Par ailleurs, en octobre ou en novembre de chaque année, dans la seconde moitié du XVIIe siècle seulement, l'Armada de Barlovento venait aussi à
la Vera Cruz où elle demeurait jusqu'en mars suivant. Cette flotte, composée de six à sept gros navires portant de 20 à 50 canons chacun, visitait tous les ports espagnols une fois l'an, principalement afin d'empêcher les étrangers d'y commercer et de supprimer les flibustiers. Cette Armada ne fut réellement constituée, ou plutôt reconstituée, qu'à partir de 1676. De
la Vera Cruz , escortant parfois la flotte de Nouvelle-Espagne ou des navires marchands, elle se rendait à La Havane pour vendre les marchandises qu'elle transportait.

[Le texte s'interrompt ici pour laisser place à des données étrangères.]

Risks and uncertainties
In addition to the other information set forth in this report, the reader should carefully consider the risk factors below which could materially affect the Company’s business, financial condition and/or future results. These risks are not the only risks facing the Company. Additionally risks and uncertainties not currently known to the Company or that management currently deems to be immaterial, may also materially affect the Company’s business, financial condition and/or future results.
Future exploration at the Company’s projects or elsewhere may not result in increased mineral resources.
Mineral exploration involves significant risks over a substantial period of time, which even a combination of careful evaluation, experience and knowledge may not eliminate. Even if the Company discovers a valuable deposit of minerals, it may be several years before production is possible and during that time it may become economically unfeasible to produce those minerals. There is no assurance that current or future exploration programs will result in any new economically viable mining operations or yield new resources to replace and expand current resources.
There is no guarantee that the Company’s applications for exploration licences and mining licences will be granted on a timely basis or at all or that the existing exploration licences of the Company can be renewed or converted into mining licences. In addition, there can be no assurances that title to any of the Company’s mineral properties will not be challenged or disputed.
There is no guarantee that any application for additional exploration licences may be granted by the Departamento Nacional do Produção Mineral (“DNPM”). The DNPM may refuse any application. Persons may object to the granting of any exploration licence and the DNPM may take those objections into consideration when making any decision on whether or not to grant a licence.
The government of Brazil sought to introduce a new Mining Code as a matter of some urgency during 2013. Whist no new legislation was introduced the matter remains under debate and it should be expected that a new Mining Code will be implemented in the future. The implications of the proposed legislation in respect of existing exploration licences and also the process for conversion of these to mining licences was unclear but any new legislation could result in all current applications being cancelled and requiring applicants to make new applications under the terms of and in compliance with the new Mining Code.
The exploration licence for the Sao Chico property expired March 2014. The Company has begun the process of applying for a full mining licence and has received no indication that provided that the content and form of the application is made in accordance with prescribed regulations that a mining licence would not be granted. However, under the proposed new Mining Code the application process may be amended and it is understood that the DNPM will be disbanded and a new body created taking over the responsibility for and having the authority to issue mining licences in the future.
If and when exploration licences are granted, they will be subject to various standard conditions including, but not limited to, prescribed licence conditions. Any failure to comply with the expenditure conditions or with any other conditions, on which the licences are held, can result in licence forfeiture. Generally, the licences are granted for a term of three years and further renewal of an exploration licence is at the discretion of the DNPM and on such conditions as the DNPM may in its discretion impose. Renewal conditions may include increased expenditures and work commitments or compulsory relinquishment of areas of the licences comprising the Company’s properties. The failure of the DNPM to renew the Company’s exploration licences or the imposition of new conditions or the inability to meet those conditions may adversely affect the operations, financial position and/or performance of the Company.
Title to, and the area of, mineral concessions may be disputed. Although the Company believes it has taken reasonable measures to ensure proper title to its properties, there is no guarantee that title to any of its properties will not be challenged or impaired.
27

De là, elle passait à travers le golfe de Floride serrant très loin au nord pour se laisser porter par les alizés jusqu'à Puerto Rico, si elle y avait à faire, sinon jusqu'à Trinidad. Ayant fait escale à Trinidad, l'Armada touchait ensuite l'île Margarita, Cumana et
La Guayra. Passant près des côtes de Caracas, elle allait au lac de Maracaïbo et doublait le cap de Vela. Après avoir visité Rio de la Hacha, Santa Marta, Cartagena, Puerto Belo et Campêche, elle revenait à
la Vera Cruz.
Textes de Raynald Laprise.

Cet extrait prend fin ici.